Najib Balala, ministre du tourisme et de la protection des espèces sauvages du Kenya, a annoncé que les braconniers décimant les animaux sauvages pourraient bientôt être passibles de la peine de mort.

Le membre du gouvernement a expliqué vouloir faire en sorte qu’une loi en ce sens soit rapidement adoptée, a rapporté The Independentlundi. L’an dernier, 69 éléphants et neuf rhinocéros ont été tués dans le pays, qui compte respectivement 34.000 et moins de 1.000 animaux de chaque espèce.

Perpétuité ou amende pour l’instant

Jusqu’ici, les personnes reconnues coupables de braconnage risquaient l’emprisonnement à perpétuité ou une amende pouvant atteindre 200.000 dollars américains, soit environ 170.000 euros. Mais le ministre estime que ces peines ne sont pas suffisamment dissuasives et veut durcir la loi kényane.

Pourtant, depuis le passage en 2013 du Wildlife Conservation Act, le massacre des animaux sauvages dans le pays a connu un coup d’arrêt. Entre la période 2012-2013 et 2017, le braconnage des rhinocéros a diminué de 85 % et celui des éléphants de 78 %, indique le ministère.

50 000 dollars le kilogramme de corne de rhinocéros

Le marché est particulièrement lucratif. Les cornes de rhinocéros, notamment, se vendent en effet entre 50 000 et 70 000 dollars le kilo, soit davantage que l’or ou la cocaïne.

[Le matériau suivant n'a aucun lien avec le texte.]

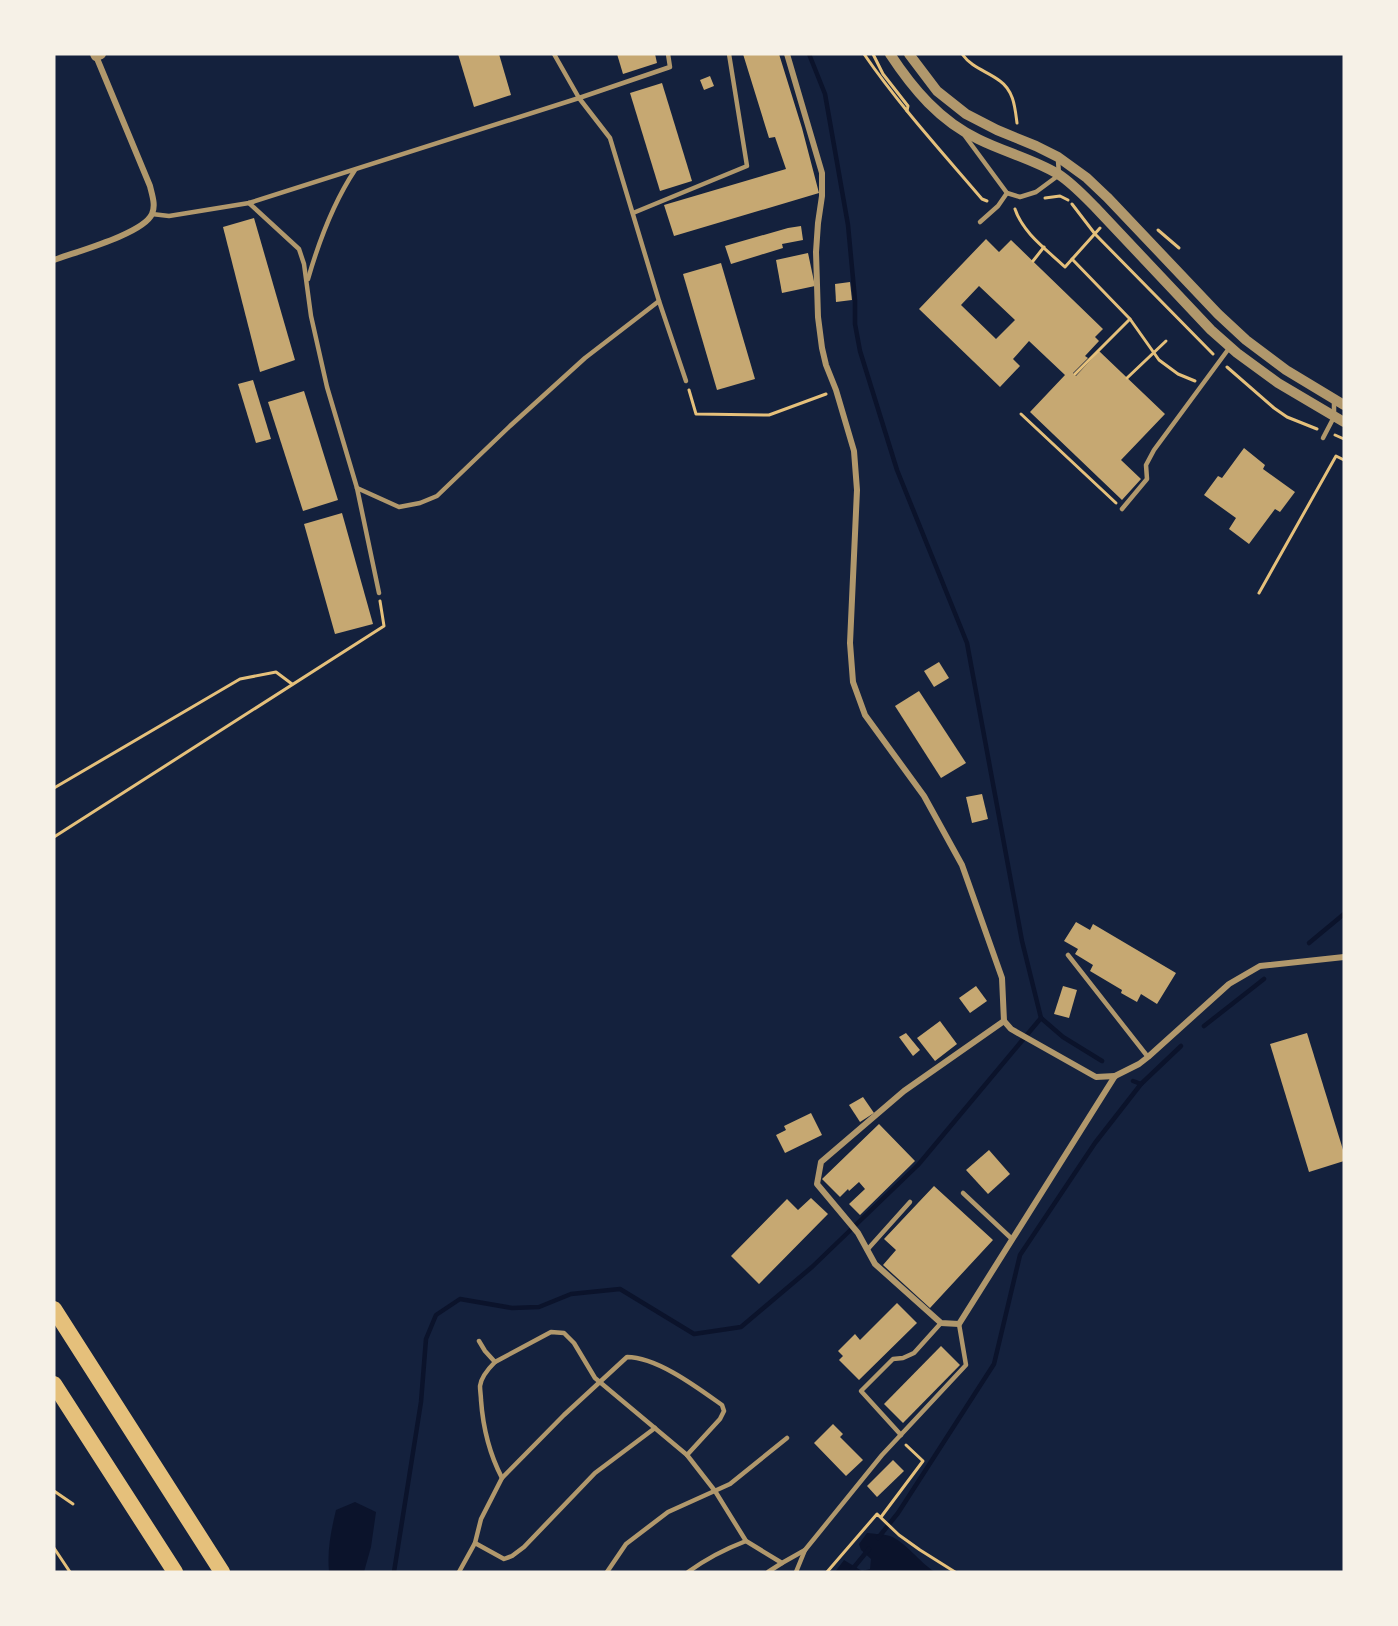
<svg xmlns="http://www.w3.org/2000/svg" width="1398" height="1626" font-family="Spectral,serif">
	<rect width="100%" height="100%" fill="#14213d"/>
	<g fill="#0b132b">
		<path d="M355 1502 376 1512 371 1547 364 1572H329C327 1550 331 1531 336 1510Z"/>
		<path d="M867 1533C874 1534 883 1534 890 1536 906 1542 920 1563 935 1572H835L844 1560 862 1571 870 1569 871 1559 861 1550 859 1544Z"/>
	</g>
	<g fill="none" stroke-linecap="round" stroke-linejoin="round">
		<g stroke="#0b132b" stroke-width="4.5">
			<path d="M809 54 825 94 848 225 855 300V324L860 351 897 470 967 643 1022 941 1041 1018 1063 1037 1102 1061"/>
			<path d="M1309 943 1344 914"/>
			<path d="M1204 1026 1264 979"/>
			<path d="M1141 1084 1181 1046"/>
			<path d="M878 1538 898 1513 994 1364 1020 1255 1095 1143 1141 1084 1133 1081"/>
			<path d="M394 1572 421 1402 426 1339 436 1315 460 1299 512 1308 539 1307 571 1294 620 1289 694 1334 741 1327 812 1267 918 1165 1041 1018"/>
			<path d="M850 1572 869 1549"/>
		</g>
	</g>
	<g fill="#c6a872" fill-rule="evenodd">
		<path d="M458 54H499L511 95 474 107Z"/>
		<path d="M617 54H655L657 63 623 74Z"/>
		<path d="M743 54H779L802 128 819 193 674 236 664 205 786 169 775 137 769 138Z"/>
		<path d="M710 76 714 86 704 90 700 80Z"/>
		<path d="M662 83 692 181 660 191 630 93Z"/>
		<path d="M254 218 295 360 260 372 223 227Z"/>
		<path d="M801 226 803 240 782 244 783 248 731 264 725 246 788 228Z"/>
		<path d="M986 239 999 252 1011 240 1103 329 1095 337 1099 341 1085 356 1088 358 1073 373 1076 376 1099 351 1165 414 1121 460 1141 479 1122 500 1030 412 1065 375 1029 341 1013 359 1020 366 1000 387 919 309ZM979 286 1015 320 996 339 961 305Z"/>
		<path d="M808 253 815 286 782 293 776 260Z"/>
		<path d="M721 263 755 379 717 390 683 274Z"/>
		<path d="M850 282 852 300 836 302 835 284Z"/>
		<path d="M253 380 271 439 256 443 238 384Z"/>
		<path d="M304 391 338 500 303 511 268 402Z"/>
		<path d="M1244 448 1265 465 1263 469 1295 492 1280 512 1275 509 1249 544 1229 529 1236 518 1204 495 1218 476 1222 478Z"/>
		<path d="M342 513 373 624 335 634 304 524Z"/>
		<path d="M939 662 949 678 934 687 924 671Z"/>
		<path d="M919 691 966 763 941 778 895 706Z"/>
		<path d="M982 794 988 819 972 823 966 797Z"/>
		<path d="M1076 922 1090 930 1093 924 1176 973 1157 1004 1141 994 1137 1002 1121 993 1122 990 1090 971 1093 965 1075 954 1078 949 1064 941Z"/>
		<path d="M976 986 987 1001 970 1013 959 998Z"/>
		<path d="M1063 986 1077 990 1069 1018 1054 1014Z"/>
		<path d="M940 1021 957 1044 935 1061 917 1038Z"/>
		<path d="M906 1033 920 1050 913 1056 899 1037Z"/>
		<path d="M1307 1033 1344 1153V1161L1309 1172 1270 1044Z"/>
		<path d="M863 1097 874 1113 860 1122 849 1105Z"/>
		<path d="M811 1113 822 1135 785 1153 776 1135 786 1130 784 1126Z"/>
		<path d="M879 1124 915 1161 860 1215 849 1204 865 1189 859 1182 849 1191 848 1189 840 1197 822 1179Z"/>
		<path d="M989 1150 1010 1174 988 1194 966 1170Z"/>
		<path d="M934 1186 993 1240 930 1308 883 1265 896 1250 884 1239Z"/>
		<path d="M811 1198 828 1214 759 1284 731 1256 787 1199 798 1210Z"/>
		<path d="M897 1303 917 1323 859 1380 839 1360 843 1356 838 1351 855 1334 860 1340Z"/>
		<path d="M941 1346 960 1365 903 1423 884 1404Z"/>
		<path d="M833 1424 843 1434 840 1437 863 1460 846 1476 814 1443Z"/>
		<path d="M893 1460 904 1471 877 1497 867 1486Z"/>
	</g>
	<g fill="none" stroke-linecap="round" stroke-linejoin="round">
		<g stroke="#e5c07b" stroke-width="3">
			<path d="M864 54C899 105 942 152 982 199L987 201"/>
			<path d="M873 54 883 74 908 106 907 111"/>
			<path d="M962 54C972 68 987 71 1000 81 1014 91 1015 108 1017 123"/>
			<path d="M1045 198 1060 196 1068 200"/>
			<path d="M1072 204 1095 234 1213 354"/>
			<path d="M1015 209C1023 233 1046 249 1065 267L1100 228"/>
			<path d="M1158 230 1179 248"/>
			<path d="M1072 259 1130 319 1159 360 1178 374 1195 381"/>
			<path d="M1033 261 1044 247"/>
			<path d="M1227 367 1274 408 1287 417 1317 429"/>
			<path d="M1075 374 1130 319"/>
			<path d="M1127 378 1166 341"/>
			<path d="M689 390 696 414 769 415 826 394"/>
			<path d="M1021 414 1116 503"/>
			<path d="M1335 435 1344 439"/>
			<path d="M1259 593 1336 456 1344 460"/>
			<path d="M54 788 240 679 276 672 292 684"/>
			<path d="M54 837 384 626 380 601"/>
			<path d="M54 1491 73 1504"/>
			<path d="M881 1517 923 1461 906 1445"/>
			<path d="M54 1548 70 1572"/>
			<path d="M827 1572 877 1514 899 1535 920 1550 955 1572"/>
		</g>
		<g stroke="#b1986c" stroke-width="4.5">
			<path d="M965 136 1007 193 1020 197 1036 192 1059 175 1058 160"/>
			<path d="M249 203 299 249 304 264 311 316 327 387 357 488 379 593"/>
			<path d="M633 213 747 166 729 54"/>
			<path d="M152 214 169 216 249 203 579 98 670 67 668 54"/>
			<path d="M980 222 998 206 1007 193"/>
			<path d="M308 279C319 241 333 203 355 170"/>
			<path d="M659 301 686 381"/>
			<path d="M1323 438 1334 417V402"/>
			<path d="M357 488 399 507 420 503 437 496 510 426 585 358 659 301 610 138 579 98 554 54"/>
			<path d="M1122 509 1147 479 1146 465 1154 450 1230 347"/>
			<path d="M1068 955 1148 1057"/>
			<path d="M963 1193 1012 1239"/>
			<path d="M867 1250 910 1202"/>
			<path d="M479 1341 485 1351 495 1362 551 1332 564 1333 574 1343 595 1378 687 1455 715 1491 746 1541 782 1563 805 1550"/>
			<path d="M495 1362C489 1368 481 1377 480 1386 480 1391 481 1396 481 1400 483 1428 489 1453 502 1478"/>
			<path d="M901 1435 861 1391 893 1359 903 1358 914 1353 941 1323"/>
			<path d="M475 1543 504 1559 512 1556 524 1547 595 1473 655 1428"/>
			<path d="M459 1572 475 1543 481 1519 502 1478 564 1415 627 1357C657 1357 698 1388 722 1405L724 1411 720 1419 687 1455"/>
			<path d="M607 1572 626 1544 668 1512 730 1484 787 1438"/>
			<path d="M688 1572C706 1559 725 1549 746 1541"/>
			<path d="M768 1572 782 1563"/>
			<path d="M796 1572 805 1550 882 1455 966 1365 959 1324"/>
		</g>
		<g stroke="#b1986c" stroke-width="6">
			<path d="M787 54 822 173V196L818 223 816 252 818 317 822 348 826 365 836 390 854 451 857 490 850 643 853 682 865 715 924 796 962 865 1002 978 1004 1021 1011 1029 1096 1077 1115 1076"/>
			<path d="M54 260C75 252 143 234 152 214 156 205 152 195 150 186L96 56"/>
			<path d="M1004 1021 904 1091 821 1162 817 1184 858 1233 875 1264 941 1323 959 1324 1115 1076 1139 1064 1148 1057 1229 984 1260 966 1344 957"/>
		</g>
		<g stroke="#b1986c" stroke-width="10">
			<path d="M95 54 96 56 101 54"/>
			<path d="M890 54C913 89 940 121 978 139 1004 152 1033 159 1058 174 1072 183 1084 196 1095 207L1211 330 1237 353 1278 383 1344 422"/>
			<path d="M909 54 937 91 966 114 997 130 1036 146 1058 157 1087 178 1107 197 1218 314 1246 340 1286 370 1344 405"/>
		</g>
		<g stroke="#e5c07b" stroke-width="16">
			<path d="M54 1309 222 1572"/>
			<path d="M54 1384 175 1572"/>
		</g>
	</g>
	<rect width="1398" height="1626" fill="none" stroke="#f6f1e7" stroke-width="111"/>
</svg>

Voir article : Les matières les plus chères au monde

Le Kenya possédait, selon Reuters, 20 000 rhinocéros dans les années 1970, environ 400 dans les années 1990, mais 650 aujourd’hui. La législation de 2013 a permis de réduire le braconnage des rhinocéros de 85 % et des éléphants de 78 % en quatre ans, a précisé Najib Balala. Mais les chiffres sont toujours trop élevés, juge-t-il. En 2017, 9 rhinocéros et 69 éléphants ont ainsi été tués.

Une mesure qui divise

Au Kenya, l’annonce de Najib Balala divise la population, note le quotidien britannique. Sur les réseaux sociaux, des internautes se félicitent de la mesure à venir face à l’importance du braconnage et du crime organisé qui s’est développé dans son sillage. D’autres sont contre la peine capitale appliquée aux tueurs d’animaux ou estiment que ce sont les grands trafiquants et pas les exécutants que les autorités devraient viser.

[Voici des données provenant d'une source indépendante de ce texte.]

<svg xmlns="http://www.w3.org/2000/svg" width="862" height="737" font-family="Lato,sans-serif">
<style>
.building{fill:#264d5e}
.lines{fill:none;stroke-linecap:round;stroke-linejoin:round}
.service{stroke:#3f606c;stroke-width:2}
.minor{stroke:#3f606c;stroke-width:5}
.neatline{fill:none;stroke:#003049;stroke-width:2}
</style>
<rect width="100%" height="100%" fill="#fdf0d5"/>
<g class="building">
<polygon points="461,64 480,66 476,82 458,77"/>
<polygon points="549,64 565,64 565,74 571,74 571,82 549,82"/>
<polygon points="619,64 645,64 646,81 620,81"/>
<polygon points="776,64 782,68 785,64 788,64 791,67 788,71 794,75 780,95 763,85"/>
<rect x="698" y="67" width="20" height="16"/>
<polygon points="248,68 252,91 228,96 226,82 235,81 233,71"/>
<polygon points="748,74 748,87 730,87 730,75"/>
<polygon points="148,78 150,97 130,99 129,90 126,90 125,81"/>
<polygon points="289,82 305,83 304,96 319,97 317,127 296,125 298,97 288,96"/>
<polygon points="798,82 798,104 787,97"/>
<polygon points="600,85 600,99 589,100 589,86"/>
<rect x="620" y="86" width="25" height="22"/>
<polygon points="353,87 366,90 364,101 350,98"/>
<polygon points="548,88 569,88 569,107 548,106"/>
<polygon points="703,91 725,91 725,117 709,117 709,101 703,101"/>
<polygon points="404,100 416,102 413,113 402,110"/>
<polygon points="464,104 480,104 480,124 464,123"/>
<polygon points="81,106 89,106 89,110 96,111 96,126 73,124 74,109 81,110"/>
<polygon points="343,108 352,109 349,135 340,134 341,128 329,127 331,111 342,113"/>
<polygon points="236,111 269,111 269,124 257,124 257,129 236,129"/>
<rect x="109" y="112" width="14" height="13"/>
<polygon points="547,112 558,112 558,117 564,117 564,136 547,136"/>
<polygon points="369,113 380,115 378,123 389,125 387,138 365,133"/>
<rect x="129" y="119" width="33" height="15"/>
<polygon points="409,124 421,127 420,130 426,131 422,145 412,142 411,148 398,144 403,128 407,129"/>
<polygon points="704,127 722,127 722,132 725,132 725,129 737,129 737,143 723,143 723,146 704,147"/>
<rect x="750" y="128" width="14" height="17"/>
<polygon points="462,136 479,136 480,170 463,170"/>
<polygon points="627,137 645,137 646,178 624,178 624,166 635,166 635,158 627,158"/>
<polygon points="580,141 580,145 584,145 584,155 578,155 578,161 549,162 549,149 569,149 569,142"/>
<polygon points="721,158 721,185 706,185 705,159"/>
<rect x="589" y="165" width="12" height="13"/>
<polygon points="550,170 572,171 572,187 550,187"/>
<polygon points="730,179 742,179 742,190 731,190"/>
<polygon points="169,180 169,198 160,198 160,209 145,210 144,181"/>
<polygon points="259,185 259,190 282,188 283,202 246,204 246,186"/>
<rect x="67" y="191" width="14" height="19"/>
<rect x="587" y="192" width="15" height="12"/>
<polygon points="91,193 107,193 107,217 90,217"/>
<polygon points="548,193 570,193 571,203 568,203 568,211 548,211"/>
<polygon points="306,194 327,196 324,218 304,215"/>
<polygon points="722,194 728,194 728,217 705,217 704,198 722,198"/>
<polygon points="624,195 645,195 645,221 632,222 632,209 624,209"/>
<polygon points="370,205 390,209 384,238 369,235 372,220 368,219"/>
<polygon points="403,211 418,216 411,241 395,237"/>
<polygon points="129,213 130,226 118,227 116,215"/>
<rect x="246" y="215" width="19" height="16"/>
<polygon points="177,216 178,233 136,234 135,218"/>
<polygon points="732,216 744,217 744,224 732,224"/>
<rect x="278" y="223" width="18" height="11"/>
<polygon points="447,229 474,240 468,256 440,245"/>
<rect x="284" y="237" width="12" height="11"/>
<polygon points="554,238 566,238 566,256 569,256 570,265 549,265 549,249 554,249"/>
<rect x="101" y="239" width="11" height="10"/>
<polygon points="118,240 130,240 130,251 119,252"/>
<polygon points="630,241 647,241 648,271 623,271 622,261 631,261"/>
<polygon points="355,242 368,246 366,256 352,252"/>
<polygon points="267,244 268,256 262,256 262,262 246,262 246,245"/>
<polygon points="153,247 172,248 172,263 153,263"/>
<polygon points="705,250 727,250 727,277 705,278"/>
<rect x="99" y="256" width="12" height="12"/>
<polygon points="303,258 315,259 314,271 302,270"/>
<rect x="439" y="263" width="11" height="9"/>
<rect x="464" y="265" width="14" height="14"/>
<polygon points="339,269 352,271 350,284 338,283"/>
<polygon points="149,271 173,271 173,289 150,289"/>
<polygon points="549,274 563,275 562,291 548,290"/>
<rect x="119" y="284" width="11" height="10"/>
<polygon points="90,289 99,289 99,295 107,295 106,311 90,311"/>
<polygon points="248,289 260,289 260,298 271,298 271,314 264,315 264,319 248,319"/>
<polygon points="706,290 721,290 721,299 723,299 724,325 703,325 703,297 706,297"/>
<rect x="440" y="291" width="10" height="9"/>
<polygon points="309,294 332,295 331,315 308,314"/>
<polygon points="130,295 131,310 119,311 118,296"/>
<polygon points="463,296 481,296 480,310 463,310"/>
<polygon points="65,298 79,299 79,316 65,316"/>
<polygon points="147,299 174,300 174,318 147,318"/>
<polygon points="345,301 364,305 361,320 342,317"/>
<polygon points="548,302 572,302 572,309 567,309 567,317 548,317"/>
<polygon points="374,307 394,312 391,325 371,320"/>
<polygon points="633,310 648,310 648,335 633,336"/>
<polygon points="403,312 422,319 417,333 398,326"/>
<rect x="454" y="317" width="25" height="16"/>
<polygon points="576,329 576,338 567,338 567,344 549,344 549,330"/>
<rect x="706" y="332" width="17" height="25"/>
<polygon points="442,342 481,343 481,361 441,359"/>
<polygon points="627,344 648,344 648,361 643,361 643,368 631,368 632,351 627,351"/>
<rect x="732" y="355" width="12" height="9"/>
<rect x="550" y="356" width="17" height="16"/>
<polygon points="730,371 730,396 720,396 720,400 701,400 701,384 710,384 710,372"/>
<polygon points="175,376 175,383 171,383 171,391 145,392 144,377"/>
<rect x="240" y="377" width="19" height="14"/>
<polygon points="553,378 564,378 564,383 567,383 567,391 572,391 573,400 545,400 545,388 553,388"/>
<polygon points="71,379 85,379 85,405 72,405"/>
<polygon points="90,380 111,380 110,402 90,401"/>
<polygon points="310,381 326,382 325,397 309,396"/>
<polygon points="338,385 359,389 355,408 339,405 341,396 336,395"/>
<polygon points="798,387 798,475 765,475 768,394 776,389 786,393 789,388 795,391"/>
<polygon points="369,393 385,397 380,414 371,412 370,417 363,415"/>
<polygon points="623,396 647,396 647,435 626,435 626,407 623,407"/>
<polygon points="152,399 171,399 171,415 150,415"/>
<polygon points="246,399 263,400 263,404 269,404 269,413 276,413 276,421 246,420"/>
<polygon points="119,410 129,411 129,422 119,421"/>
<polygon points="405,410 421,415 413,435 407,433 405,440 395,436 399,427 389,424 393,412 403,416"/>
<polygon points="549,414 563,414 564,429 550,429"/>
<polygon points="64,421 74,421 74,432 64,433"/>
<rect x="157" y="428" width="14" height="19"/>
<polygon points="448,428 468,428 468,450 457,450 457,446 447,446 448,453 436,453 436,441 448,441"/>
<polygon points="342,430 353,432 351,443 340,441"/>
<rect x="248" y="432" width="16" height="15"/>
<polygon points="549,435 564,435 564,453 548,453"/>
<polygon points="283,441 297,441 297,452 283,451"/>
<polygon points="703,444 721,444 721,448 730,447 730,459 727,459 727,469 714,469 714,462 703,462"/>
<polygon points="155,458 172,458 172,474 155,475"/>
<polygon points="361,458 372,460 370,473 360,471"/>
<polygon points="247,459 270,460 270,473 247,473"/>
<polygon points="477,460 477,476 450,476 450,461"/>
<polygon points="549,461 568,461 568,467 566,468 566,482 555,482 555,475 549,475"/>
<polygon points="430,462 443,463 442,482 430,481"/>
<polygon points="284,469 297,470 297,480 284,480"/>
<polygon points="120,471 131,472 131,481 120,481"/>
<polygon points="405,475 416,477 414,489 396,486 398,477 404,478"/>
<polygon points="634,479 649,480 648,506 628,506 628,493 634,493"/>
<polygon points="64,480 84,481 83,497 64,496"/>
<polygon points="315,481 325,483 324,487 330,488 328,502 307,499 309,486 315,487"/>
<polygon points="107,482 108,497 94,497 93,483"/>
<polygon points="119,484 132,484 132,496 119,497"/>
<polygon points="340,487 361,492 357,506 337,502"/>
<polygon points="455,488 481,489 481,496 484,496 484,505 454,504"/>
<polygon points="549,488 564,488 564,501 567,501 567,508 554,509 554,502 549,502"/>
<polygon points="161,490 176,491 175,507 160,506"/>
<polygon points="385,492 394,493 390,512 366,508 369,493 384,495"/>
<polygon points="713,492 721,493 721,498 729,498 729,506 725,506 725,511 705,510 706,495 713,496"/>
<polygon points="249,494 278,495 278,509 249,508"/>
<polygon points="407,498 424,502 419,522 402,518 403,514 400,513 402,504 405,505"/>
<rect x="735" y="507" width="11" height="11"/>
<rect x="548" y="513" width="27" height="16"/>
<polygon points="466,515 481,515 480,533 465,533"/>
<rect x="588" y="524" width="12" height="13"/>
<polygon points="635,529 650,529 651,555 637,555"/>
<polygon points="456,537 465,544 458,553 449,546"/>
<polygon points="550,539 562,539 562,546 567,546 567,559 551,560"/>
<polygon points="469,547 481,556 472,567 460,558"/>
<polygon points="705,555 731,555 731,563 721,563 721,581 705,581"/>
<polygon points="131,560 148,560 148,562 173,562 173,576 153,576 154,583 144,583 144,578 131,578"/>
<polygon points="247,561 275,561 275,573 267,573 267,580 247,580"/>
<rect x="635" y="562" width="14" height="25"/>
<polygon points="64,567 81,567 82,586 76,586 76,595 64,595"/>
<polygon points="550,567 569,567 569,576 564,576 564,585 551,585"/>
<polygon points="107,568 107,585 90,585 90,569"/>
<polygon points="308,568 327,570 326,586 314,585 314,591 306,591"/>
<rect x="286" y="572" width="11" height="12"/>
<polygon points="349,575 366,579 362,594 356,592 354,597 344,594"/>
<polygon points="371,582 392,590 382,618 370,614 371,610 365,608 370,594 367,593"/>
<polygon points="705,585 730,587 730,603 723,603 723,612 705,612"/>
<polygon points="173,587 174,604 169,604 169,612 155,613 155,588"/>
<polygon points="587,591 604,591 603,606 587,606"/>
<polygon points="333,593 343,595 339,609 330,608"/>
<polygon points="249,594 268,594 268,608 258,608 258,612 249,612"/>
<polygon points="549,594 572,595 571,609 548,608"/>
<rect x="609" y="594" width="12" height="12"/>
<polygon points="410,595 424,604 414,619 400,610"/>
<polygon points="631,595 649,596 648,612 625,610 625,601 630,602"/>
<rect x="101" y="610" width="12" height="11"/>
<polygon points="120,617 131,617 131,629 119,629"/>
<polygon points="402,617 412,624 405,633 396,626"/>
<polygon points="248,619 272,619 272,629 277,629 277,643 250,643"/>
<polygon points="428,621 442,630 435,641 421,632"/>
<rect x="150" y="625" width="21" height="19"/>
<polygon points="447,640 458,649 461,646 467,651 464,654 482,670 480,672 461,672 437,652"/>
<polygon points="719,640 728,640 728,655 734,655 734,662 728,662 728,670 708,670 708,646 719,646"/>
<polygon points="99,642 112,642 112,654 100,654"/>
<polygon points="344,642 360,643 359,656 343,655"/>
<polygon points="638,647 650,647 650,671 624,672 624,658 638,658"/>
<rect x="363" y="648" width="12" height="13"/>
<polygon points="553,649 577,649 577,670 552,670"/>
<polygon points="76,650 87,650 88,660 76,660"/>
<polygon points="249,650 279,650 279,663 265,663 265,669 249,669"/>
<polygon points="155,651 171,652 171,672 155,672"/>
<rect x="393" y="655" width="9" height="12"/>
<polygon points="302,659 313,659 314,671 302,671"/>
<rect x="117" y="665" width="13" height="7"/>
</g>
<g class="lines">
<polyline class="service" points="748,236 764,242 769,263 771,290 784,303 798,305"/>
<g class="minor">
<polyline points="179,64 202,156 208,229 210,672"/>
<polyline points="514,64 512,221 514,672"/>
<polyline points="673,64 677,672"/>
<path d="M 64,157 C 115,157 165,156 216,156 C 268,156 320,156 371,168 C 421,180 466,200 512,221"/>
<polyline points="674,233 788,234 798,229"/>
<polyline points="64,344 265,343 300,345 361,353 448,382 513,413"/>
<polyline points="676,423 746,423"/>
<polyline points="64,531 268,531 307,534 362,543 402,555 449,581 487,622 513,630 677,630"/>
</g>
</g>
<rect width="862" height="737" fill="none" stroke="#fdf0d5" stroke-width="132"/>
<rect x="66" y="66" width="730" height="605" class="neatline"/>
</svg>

Mais le ministre kényan et sa décision vont aussi à l’encontre de la volonté de l’Organisation des Nations unies (ONU), dont plusieurs résolutions demandent l’abandon progressif de la peine de mort dans le monde. Le Haut-Commissariat des Nations unies aux droits de l’homme prône quant à lui sa pure et simple abolition universelle.